Logically, I don't know why panspermia or Dr Silver's theories would be opposed to evolution: regardless of how life originated on Earth specifically, it's still perfectly possible that it originated via evolution generally.
Even creationism and supernatural explanations perhaps don't a priori go against evolution, because there would be the further question of how that creator god or supernatural entity was created in the first place, and evolution again becomes a contender (the only one?) as a possible explanation.
It's not the 'supernatural entity' per se that goes against evolution, but the idea that a being - any being - can create itself, or in other words that complexity can arise spontaneously out of nothing.
Regarding tadpoles, is it still the common opinion that the reason we look like that is because "ontogeny recapitulates phylogeny"?
Thanks for the comment buddy.
Here's the logic; there's been an established acceptability that the origin of the present day humans can be traceable to the ancient hominids. But clearly, Dr Ellis Silver has sidelined that belief with his postulations that humans came from ET colony.
If humans were seeded by aliens here, where would you group that school of thought? - is it under evolution or creationism? That's the point I want to raise. Were humans fully evolved in the ET colony before being seeded here, or were they seeded in a crude state and left to initiate the evolutionary processes?
┄┄┄┄┄┄
- [What to do]
1. In the discussion of panspermia and evolution, where does Dr Ellis Silver propose that humans came from?
2. Go on with the discussion of panspermia and evolution, picking up after its final question.

- [Available data]
┄┄┄┄┄┄
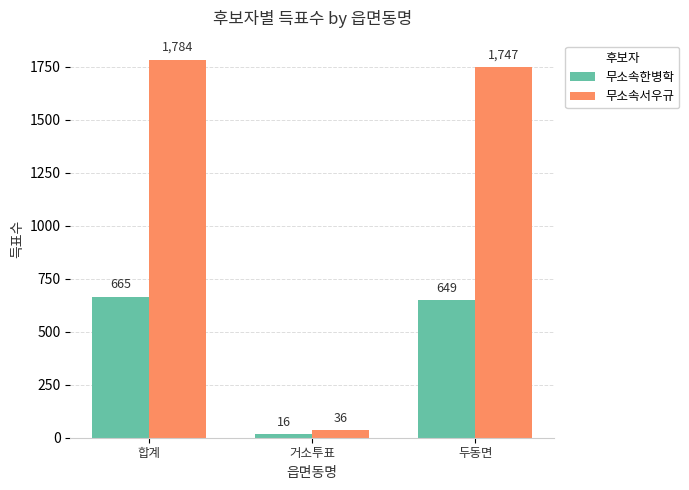

What is the total value across all series at 합계?

2449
┄┄┄┄┄┄
- [Responses for each task]
1. From an ET colony.

2.
If humans were seeded here, that also means we're not related to any of the hominids and hominin species; but we're just an independent specie. And this would also make a mess of paleoanthropology and fossil analysis.
But in all these; one thing has been common to any of the schools of thought - and that is the fact that humans are still undergoing alterations here and there; and that's microevolution. And in the long run, the accumulation of these microevolution would lead to macroevolution, or even speciation (formation of entirely different species).
Thanks for dropping by
Yeah creationists tend to accept microevolution, but say things like 'no dog ever became a cat' or something like that. In other words, they seem to accept within-species evolution, but don't accept that one species can become another species.
Obviously, that makes no sense scientifically, because 'species' is just an arbitrary name we give to things when we deem that the differences are sufficient to merit a new classification.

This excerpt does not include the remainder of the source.